Republican leaders have their own package, some of which might improve matters in the Senate. But even the better parts of their reform are eclipsed by one slimy act: appointing State Senator Pedro Espada Jr., a Bronx Democrat, as Senate president. If that appointment stands, Mr. Espada would become governor of New York if Mr. Paterson is out of state or incapacitated.
This is the same Mr. Espada who once tried to direct more than $700,000 of state money to his own nonprofit clinic — a grant that was eventually canceled as an embarrassment by state leaders. That is the same Mr. Espada who asked for $2 million in state funds this year — a request stalled by Senate Democrats because the money appeared to be going to front groups for the health care organization that he founded.
Add to all that Mr.

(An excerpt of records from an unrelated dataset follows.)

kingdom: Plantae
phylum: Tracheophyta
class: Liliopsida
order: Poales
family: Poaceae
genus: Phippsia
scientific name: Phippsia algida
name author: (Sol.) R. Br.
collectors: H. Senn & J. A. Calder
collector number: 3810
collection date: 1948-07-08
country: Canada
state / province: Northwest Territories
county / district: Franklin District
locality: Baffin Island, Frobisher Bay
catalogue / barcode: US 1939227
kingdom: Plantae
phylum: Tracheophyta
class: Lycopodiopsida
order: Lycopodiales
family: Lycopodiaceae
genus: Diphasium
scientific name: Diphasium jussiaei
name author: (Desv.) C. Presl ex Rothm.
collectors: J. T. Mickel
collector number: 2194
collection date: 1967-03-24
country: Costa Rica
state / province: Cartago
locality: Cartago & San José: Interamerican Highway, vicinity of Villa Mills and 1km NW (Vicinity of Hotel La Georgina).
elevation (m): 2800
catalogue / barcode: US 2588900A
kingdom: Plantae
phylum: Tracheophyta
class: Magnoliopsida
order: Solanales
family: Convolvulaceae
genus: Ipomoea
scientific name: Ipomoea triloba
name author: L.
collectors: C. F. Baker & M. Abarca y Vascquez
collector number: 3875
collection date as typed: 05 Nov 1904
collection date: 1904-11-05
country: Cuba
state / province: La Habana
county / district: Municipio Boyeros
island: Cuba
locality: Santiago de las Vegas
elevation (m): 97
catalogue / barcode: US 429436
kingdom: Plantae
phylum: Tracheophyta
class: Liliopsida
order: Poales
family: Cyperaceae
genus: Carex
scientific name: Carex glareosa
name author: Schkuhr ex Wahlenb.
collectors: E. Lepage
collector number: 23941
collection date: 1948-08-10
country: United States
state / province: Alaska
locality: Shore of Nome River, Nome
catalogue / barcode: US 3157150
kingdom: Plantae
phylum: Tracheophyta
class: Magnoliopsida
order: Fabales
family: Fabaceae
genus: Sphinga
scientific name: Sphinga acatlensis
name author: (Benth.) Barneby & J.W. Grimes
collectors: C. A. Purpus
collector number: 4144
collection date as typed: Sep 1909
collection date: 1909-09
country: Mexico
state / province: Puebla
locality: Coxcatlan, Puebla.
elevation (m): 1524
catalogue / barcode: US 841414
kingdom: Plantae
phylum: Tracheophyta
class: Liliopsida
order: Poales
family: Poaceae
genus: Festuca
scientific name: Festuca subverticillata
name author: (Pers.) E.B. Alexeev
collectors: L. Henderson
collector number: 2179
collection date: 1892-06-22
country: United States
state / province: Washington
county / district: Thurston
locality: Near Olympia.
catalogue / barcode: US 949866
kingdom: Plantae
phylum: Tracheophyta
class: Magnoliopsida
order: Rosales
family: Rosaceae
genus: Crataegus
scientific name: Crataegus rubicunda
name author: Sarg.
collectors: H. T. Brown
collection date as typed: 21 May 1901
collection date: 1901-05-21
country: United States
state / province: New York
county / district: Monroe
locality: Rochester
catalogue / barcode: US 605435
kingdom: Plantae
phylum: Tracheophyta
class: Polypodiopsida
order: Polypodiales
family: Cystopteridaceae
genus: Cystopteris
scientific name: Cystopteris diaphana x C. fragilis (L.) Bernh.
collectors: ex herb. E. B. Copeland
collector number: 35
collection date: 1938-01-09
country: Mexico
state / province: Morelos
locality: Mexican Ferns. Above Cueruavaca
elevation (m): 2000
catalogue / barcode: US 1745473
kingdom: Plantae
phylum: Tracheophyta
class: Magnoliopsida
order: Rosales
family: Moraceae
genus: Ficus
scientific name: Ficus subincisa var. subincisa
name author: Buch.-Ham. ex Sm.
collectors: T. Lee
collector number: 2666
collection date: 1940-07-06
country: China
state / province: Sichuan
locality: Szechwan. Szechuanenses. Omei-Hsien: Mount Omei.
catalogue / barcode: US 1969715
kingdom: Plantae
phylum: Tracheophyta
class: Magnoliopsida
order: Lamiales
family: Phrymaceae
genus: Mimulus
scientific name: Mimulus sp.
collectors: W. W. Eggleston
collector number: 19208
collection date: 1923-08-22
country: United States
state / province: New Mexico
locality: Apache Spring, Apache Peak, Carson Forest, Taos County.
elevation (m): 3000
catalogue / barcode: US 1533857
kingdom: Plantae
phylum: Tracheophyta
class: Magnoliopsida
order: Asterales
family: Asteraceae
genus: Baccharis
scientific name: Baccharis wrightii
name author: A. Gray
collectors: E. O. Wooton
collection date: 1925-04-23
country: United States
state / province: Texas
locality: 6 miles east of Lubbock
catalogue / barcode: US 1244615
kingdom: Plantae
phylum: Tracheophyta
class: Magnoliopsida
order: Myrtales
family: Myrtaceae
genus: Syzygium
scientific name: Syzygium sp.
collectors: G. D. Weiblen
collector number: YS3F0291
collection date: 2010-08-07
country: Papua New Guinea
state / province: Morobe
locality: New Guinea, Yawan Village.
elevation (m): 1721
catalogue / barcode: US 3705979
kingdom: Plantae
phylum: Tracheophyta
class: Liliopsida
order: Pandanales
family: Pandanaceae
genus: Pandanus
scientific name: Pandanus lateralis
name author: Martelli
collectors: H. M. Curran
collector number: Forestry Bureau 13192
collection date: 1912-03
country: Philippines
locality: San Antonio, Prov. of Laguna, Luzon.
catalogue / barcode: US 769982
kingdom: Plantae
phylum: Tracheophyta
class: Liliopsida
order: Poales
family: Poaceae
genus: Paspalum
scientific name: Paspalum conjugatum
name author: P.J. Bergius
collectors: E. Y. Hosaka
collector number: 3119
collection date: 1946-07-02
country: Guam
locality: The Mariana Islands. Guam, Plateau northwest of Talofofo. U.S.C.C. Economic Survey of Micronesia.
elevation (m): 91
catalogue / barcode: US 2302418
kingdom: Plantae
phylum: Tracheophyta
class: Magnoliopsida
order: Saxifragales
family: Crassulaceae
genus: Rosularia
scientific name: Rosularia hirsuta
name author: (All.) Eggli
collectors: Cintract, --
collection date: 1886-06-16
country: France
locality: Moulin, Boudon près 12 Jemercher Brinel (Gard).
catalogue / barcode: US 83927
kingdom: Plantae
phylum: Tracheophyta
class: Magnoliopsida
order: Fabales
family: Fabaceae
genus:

Espada’s repeated failure to reveal his campaign donors and the thousands of dollars in unpaid fines for campaign violations that he still faces. Mr. Paterson has done the right thing — to say the least — by promising not to go out of state for a while.
The other Democrat that Republicans appear to have enticed into their tent is Senator Hiram Monserrate of Queens, who is facing charges that he assaulted his girlfriend by slashing her in the face with a broken glass. New York Republicans have certainly come a long way since Teddy Roosevelt and Nelson Rockefeller.
It is not clear yet how New York’s Legislature untangles this mess. On Tuesday, the State Senate gates were locked, and the Democrats were holding onto the keys. Court action loomed, and some in the new Republican claque were threatening to meet in the hallways.
The real issue, of course, is whether state lawmakers can approve a workable form of mayoral control for New York City schools, whether they can finally give gays and lesbians the right to a marriage license and whether a reform package that once looked promising can finally become real. Right now, it appears that most politicians in Albany are more concerned about defending their turf than improving life and politics in New York State.